1. Trade war fears: Investors are running scared after the United States and China fired the opening salvos of what could become a trade war.
President Donald Trump has directed the US trade representative to level tariffs on $50 billion worth of Chinese imports following an investigation into intellectual property theft.
The United States also plans to impose new investment restrictions and take action against China at the World Trade Organization.
China quickly responded with tariffs of its own that will hit US imports worth $3 billion. Beijing said the proposed trade sanctions would target US-made products ranging from pork to steel pipes.
The response from China was measured, but more retaliatory actions could be in the works.
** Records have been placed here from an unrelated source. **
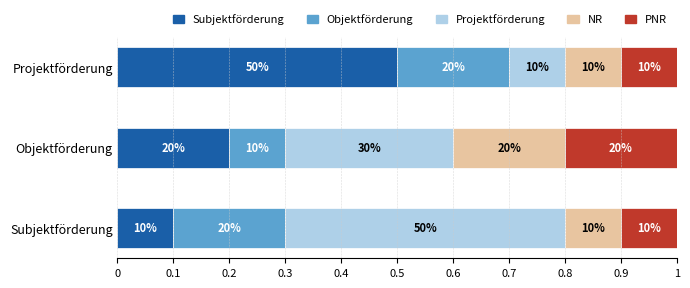

What are all the series names shown in the legend?

Subjektförderung, Objektförderung, Projektförderung, NR, PNR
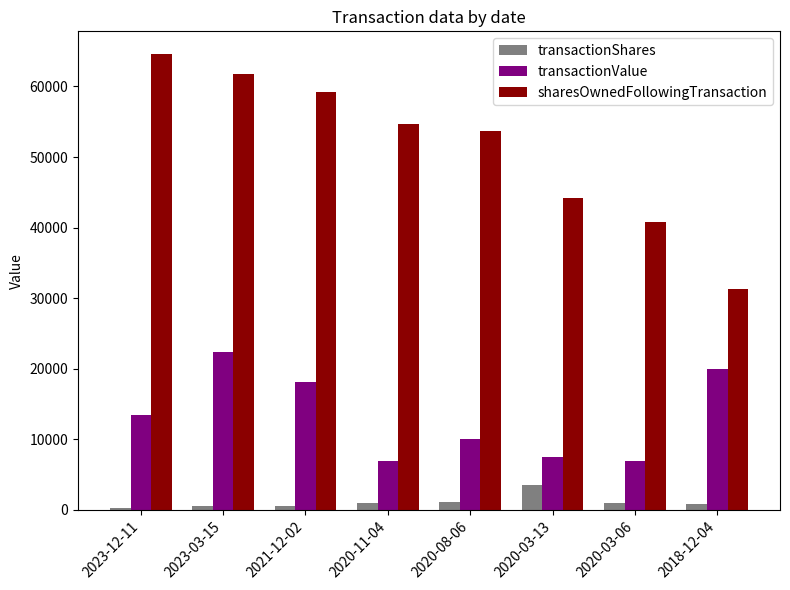

Between 2020-11-04 and 2018-12-04, which series saw the biggest shift?

sharesOwnedFollowingTransaction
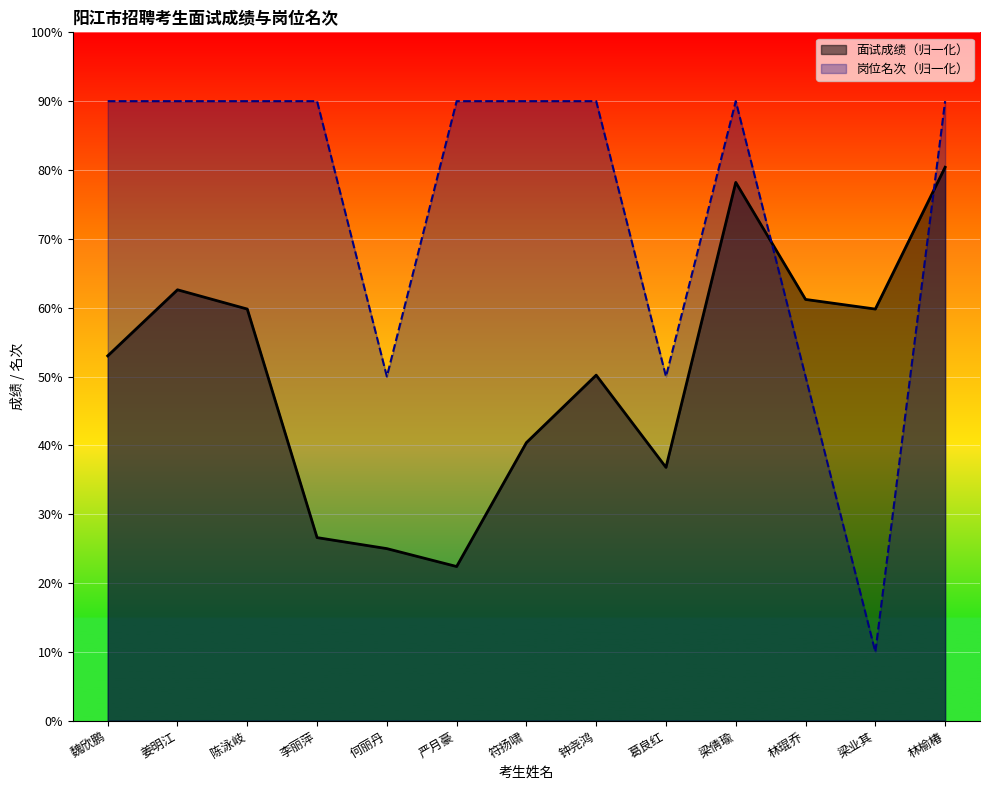

At how many categories does at least one series exceed 54?

11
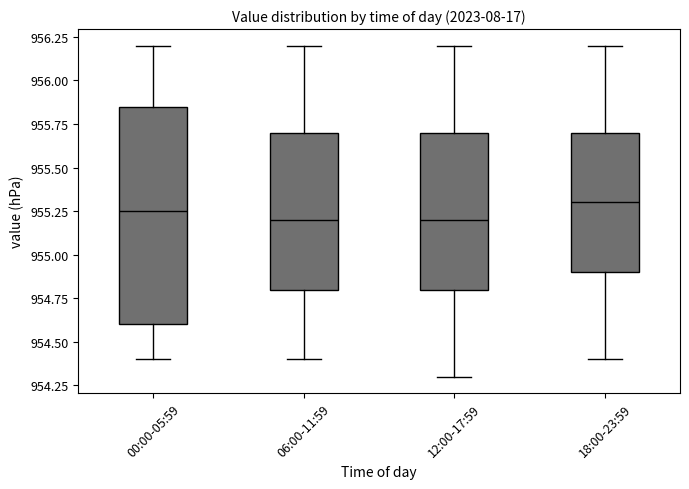

Reading left to right, transcribe this box plot: for each box, give where its median line is, the range the box spans, and where its two whiskers end, as read against the y-axis. The values are not printed on the chart, so give them approximately, as read against the axis.

00:00-05:59: median 955.25, box 954.60 to 955.85, whiskers 954.40 to 956.20
06:00-11:59: median 955.20, box 954.80 to 955.70, whiskers 954.40 to 956.20
12:00-17:59: median 955.20, box 954.80 to 955.70, whiskers 954.30 to 956.20
18:00-23:59: median 955.30, box 954.90 to 955.70, whiskers 954.40 to 956.20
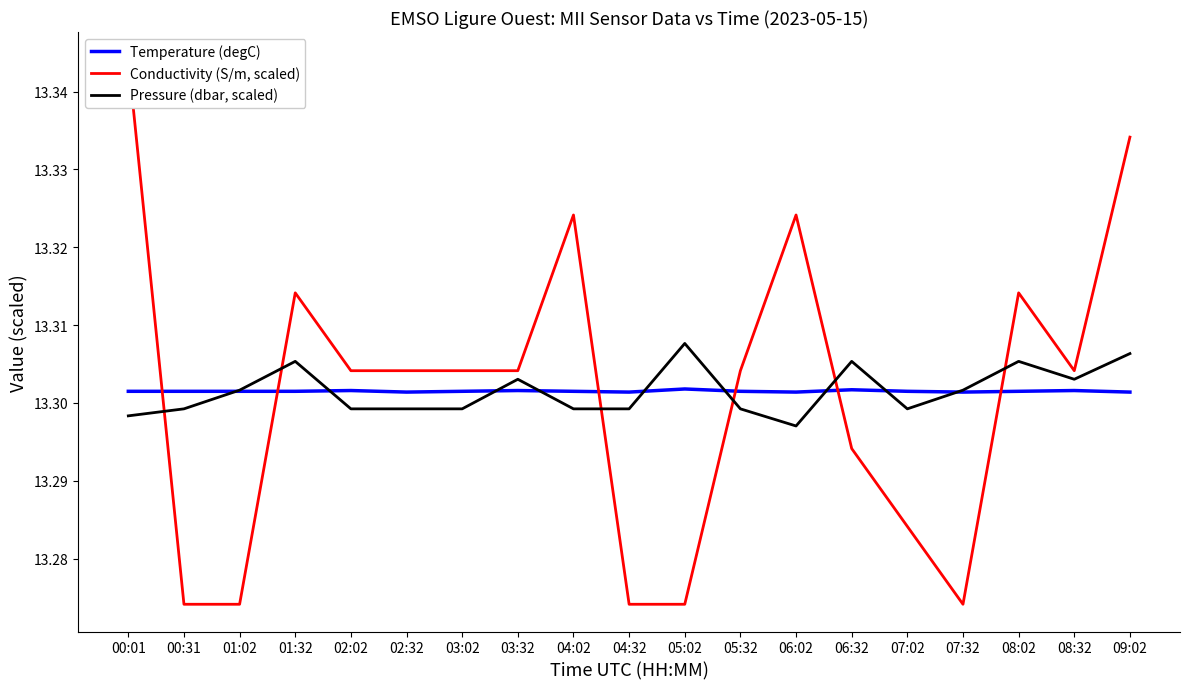

How many categories are shown in the chart?

19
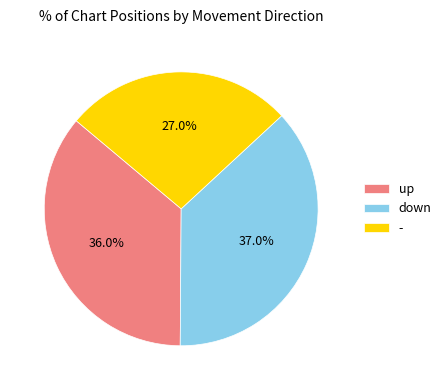

What percentage do down and - together represent?

64.0%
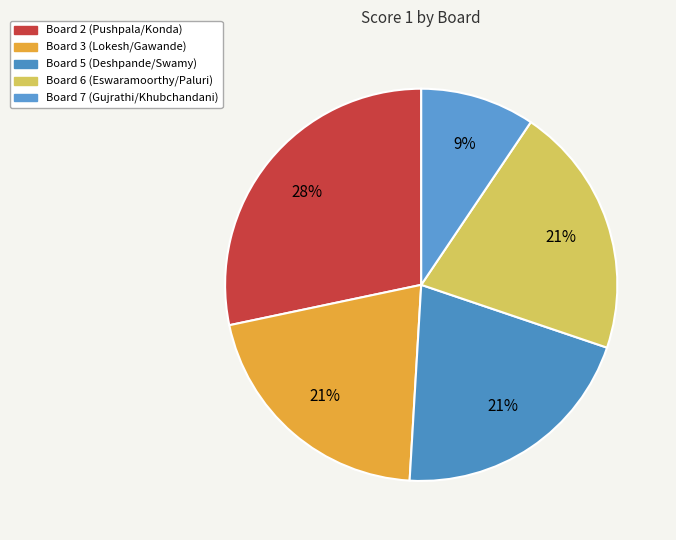

To the nearest percent, what is the difference between the largest and smallest slice percentages?

19%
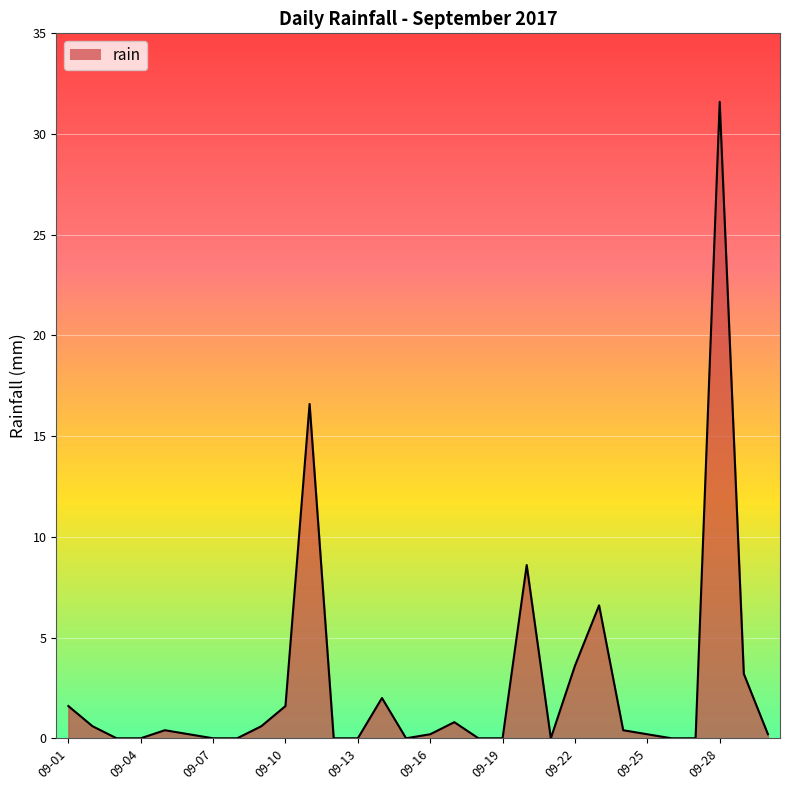

The value at 09-04 is 19.6. True or false?

False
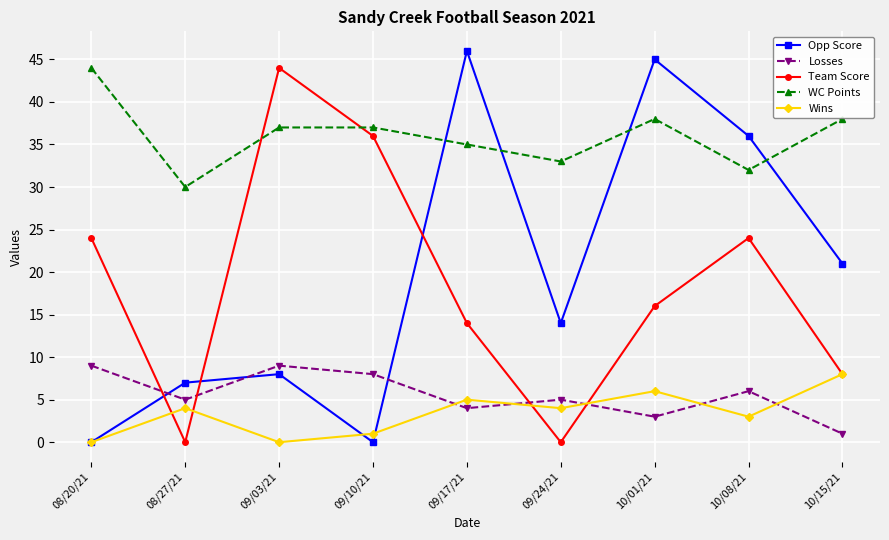

Reading left to right, list all the values displayed in this chart.

Opp Score: 08/20/21=0	08/27/21=7	09/03/21=8	09/10/21=0	09/17/21=46	09/24/21=14	10/01/21=45	10/08/21=36	10/15/21=21
Losses: 08/20/21=9	08/27/21=5	09/03/21=9	09/10/21=8	09/17/21=4	09/24/21=5	10/01/21=3	10/08/21=6	10/15/21=1
Team Score: 08/20/21=24	08/27/21=0	09/03/21=44	09/10/21=36	09/17/21=14	09/24/21=0	10/01/21=16	10/08/21=24	10/15/21=8
WC Points: 08/20/21=44	08/27/21=30	09/03/21=37	09/10/21=37	09/17/21=35	09/24/21=33	10/01/21=38	10/08/21=32	10/15/21=38
Wins: 08/20/21=0	08/27/21=4	09/03/21=0	09/10/21=1	09/17/21=5	09/24/21=4	10/01/21=6	10/08/21=3	10/15/21=8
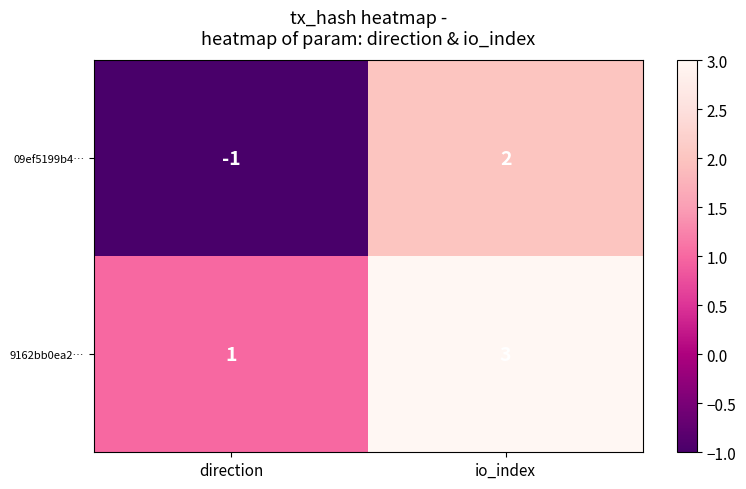

What is the sum of the 9162bb0ea2… values at io_index and direction?

4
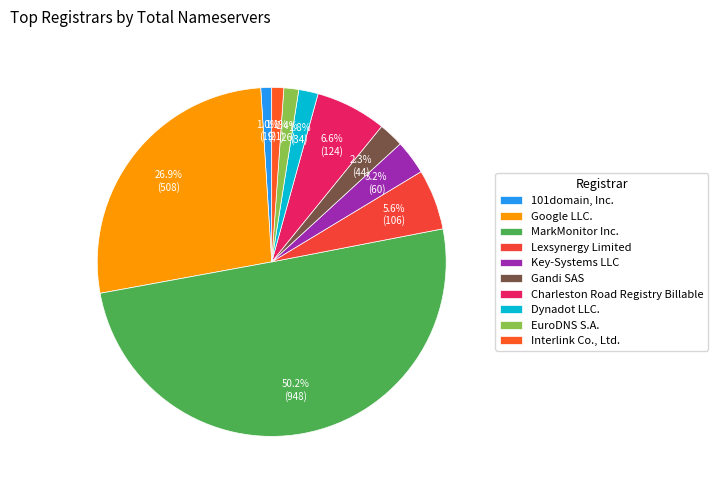

To the nearest percent, what is the combined percentage of Key-Systems LLC and EuroDNS S.A.?

5%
US stock futures were in negative territory.
European stocks were down over 1% in early trade. Japan's Nikkei shed 4.5%, while the Shanghai Composite dropped 3.4% and Hong Kong's Hang Seng declined 2.5%.
Gold and the Swiss franc, seen as safe havens by investors, both strengthened. The CNNMoney Fear & Greed Index shows that "extreme fear" is driving the markets.
2. Metal tariffs: The United States has granted temporary exemptions on steel and aluminum tariffs to the European Union, Argentina, Brazil, South Korea and Australia.
Exemptions for Canada and Mexico were previously announced.
The tariffs take effect Friday, but the exemptions mean they won't apply to many of the world's top steel producers. Lobbying efforts are now underway to make the exemptions permanent.
"I'm pleased that they've announced a temporary exemption for the EU," British Prime Minister Theresa May said in Brussels. "What I'll be working with my fellow EU leaders today on is to see how we can secure a permanent exemption for the EU."
May has a full agenda on Friday: European leaders are expected to formally adopt the agree the terms of the Brexit transition period and future trade deal negotiations between the United Kingdom and the European Union.
4. Earnings and economics: The US Senate passed a $1.3 trillion spending bill early on Friday, averting a potential government shutdown.
The massive spending package marks the end of a months-long funding stalemate in which lawmakers were forced to pass one short-term spending bill after another to stave off a shutdown.
The US Census Bureau is set to release its new home sales report for February at 10 a.m. ET.
Russia's central bank will announce a rate decision.